RE: [patch v2 15/30] x86/cpu: Detect real BSP on crash kernels

From: Michael Kelley
Date: Wed Jan 31 2024 - 12:59:23 EST


From: Thomas Gleixner <tglx@xxxxxxxxxxxxx> Sent: Tuesday, January 23, 2024 5:11 AM
>
> When a kdump kernel is started from a crashing CPU then there is no
> guarantee that this CPU is the real boot CPU (BSP). If the kdump kernel
> tries to online the BSP then the INIT sequence will reset the machine.
>
> There is a command line option to prevent this, but in case of nested kdump
> kernels this is wrong.
>
> But that command line option is not required at all because the real
> BSP is enumerated as the first CPU by firmware. Support for the only
> known system which was different (Voyager) got removed long ago.
>
> Detect whether the boot CPU APIC ID is the first APIC ID enumerated by
> the firmware. If the first APIC ID enumerated is not matching the boot
> CPU APIC ID then skip registering it.
>
> Signed-off-by: Thomas Gleixner <tglx@xxxxxxxxxxxxx>
> ---
> V2: Check for the first enumerated APIC ID (Rui)
> ---

[snip]

> /**
> + * topology_register_apic - Register an APIC in early topology maps
> + * @apic_id: The APIC ID to set up
> + * @acpi_id: The ACPI ID associated to the APIC
> + * @present: True if the corresponding CPU is present
> + */
> +void __init topology_register_apic(u32 apic_id, u32 acpi_id, bool present)
> +{
> + if (apic_id >= MAX_LOCAL_APIC) {
> + pr_err_once("APIC ID %x exceeds kernel limit of: %x\n", apic_id, MAX_LOCAL_APIC - 1);
> + topo_info.nr_rejected_cpus++;
> + return;
> + }
> +
> + /* CPU numbers exhausted? */
> + if (topo_info.nr_assigned_cpus >= nr_cpu_ids) {

I'm seeing a problem here when nr_cpus=1 on the kernel boot line
in an otherwise multiprocessor system. topo_info.nr_assigned_cpus
is statically initialized to "1", so when nr_cpus_ids is "1", this test
is true every time this function is called, including for the first APIC
enumerated from the MADT. The warning message is output once,
and it's correct.
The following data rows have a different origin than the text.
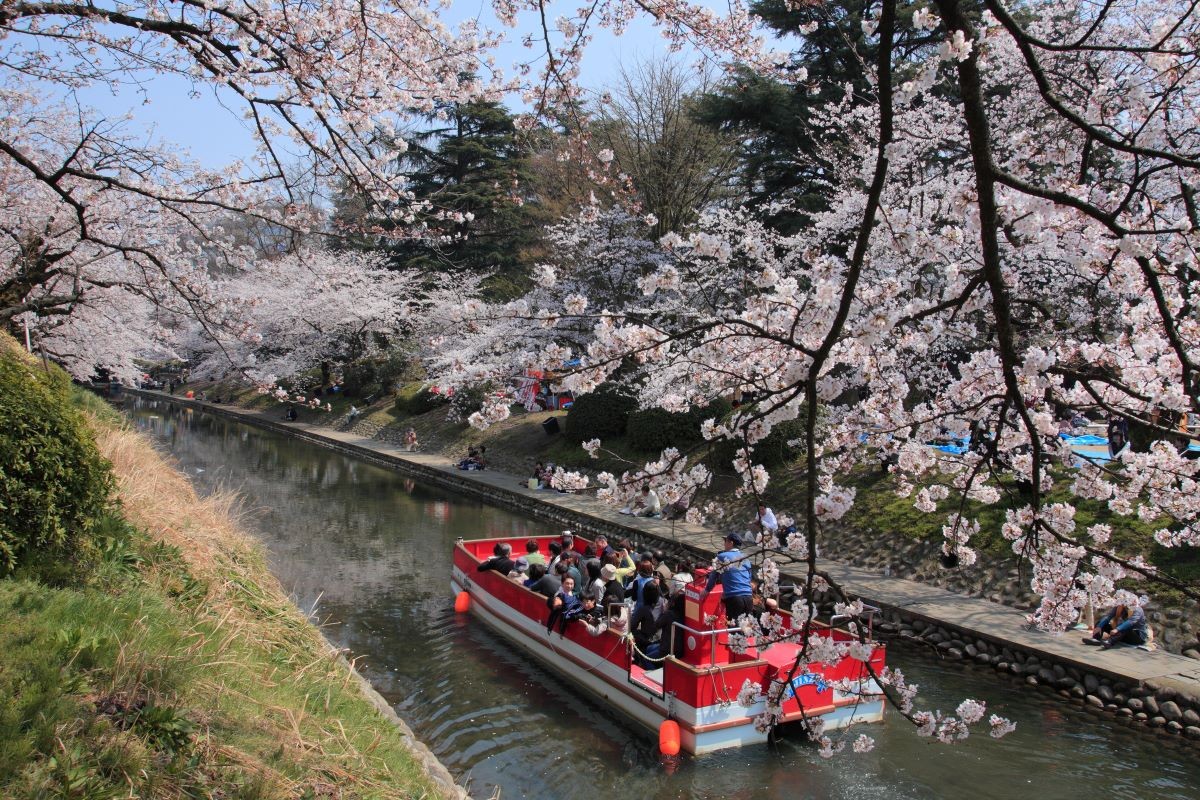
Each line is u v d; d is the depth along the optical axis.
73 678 3.78
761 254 16.95
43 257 11.70
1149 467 4.80
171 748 3.74
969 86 3.25
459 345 29.77
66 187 11.90
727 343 4.59
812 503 3.61
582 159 7.51
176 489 10.23
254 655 5.54
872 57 18.00
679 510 5.30
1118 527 10.75
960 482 5.62
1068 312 10.20
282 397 11.55
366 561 15.38
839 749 7.32
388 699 9.38
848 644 4.25
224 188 9.39
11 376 5.14
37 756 3.30
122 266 16.69
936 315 4.62
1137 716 8.48
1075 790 7.29
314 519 19.16
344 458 29.98
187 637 4.98
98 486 5.42
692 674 7.99
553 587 10.73
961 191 4.57
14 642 3.95
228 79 6.71
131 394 55.12
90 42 7.32
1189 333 4.91
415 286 36.44
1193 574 9.75
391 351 37.72
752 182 23.72
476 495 22.56
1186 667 8.85
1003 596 11.30
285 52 6.96
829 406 14.99
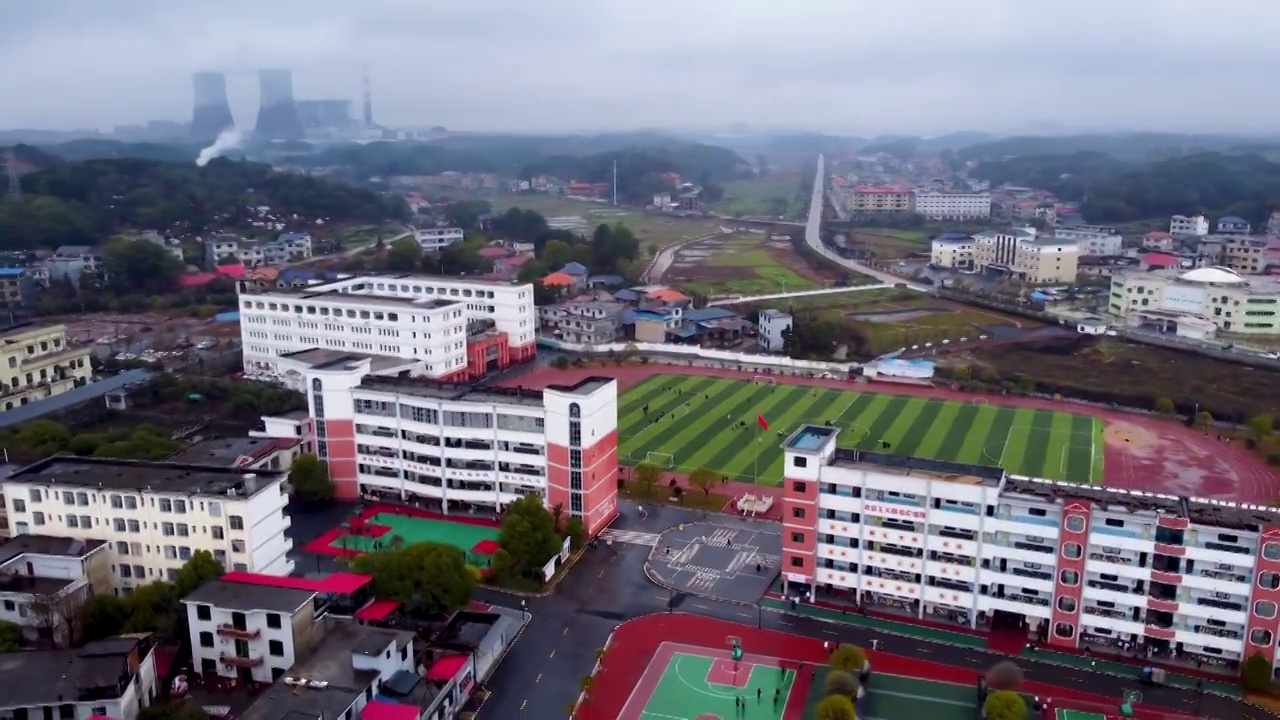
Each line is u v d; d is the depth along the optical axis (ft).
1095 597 355.56
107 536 385.70
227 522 375.25
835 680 319.47
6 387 639.76
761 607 392.68
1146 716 316.19
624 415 654.53
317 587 344.69
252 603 323.98
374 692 295.69
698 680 337.11
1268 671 327.47
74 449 507.71
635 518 485.56
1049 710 318.24
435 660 327.88
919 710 318.86
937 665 347.77
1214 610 339.98
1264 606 332.39
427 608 368.27
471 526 474.90
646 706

But topo_info.nr_rejected_cpus is incremented
when it shouldn't be so the number of rejected CPUs is reported as
the # of CPUs in the system.

The # of rejected CPUs message is just cosmetic. But worse,
check_for_real_bsp() and topo_register_apic() are never called. In
a kdump kernel where the panic'ing CPU is not physical CPU zero,
I don't get any messages from check_for_real_bsp().

Michael

> + pr_warn_once("CPU limit of %d reached. Ignoring further CPUs\n", nr_cpu_ids);
> + topo_info.nr_rejected_cpus++;
> + return;
> + }
> +
> + if (check_for_real_bsp(apic_id))
> + return;
> +
> + topo_register_apic(apic_id, acpi_id, present);
> +}
> +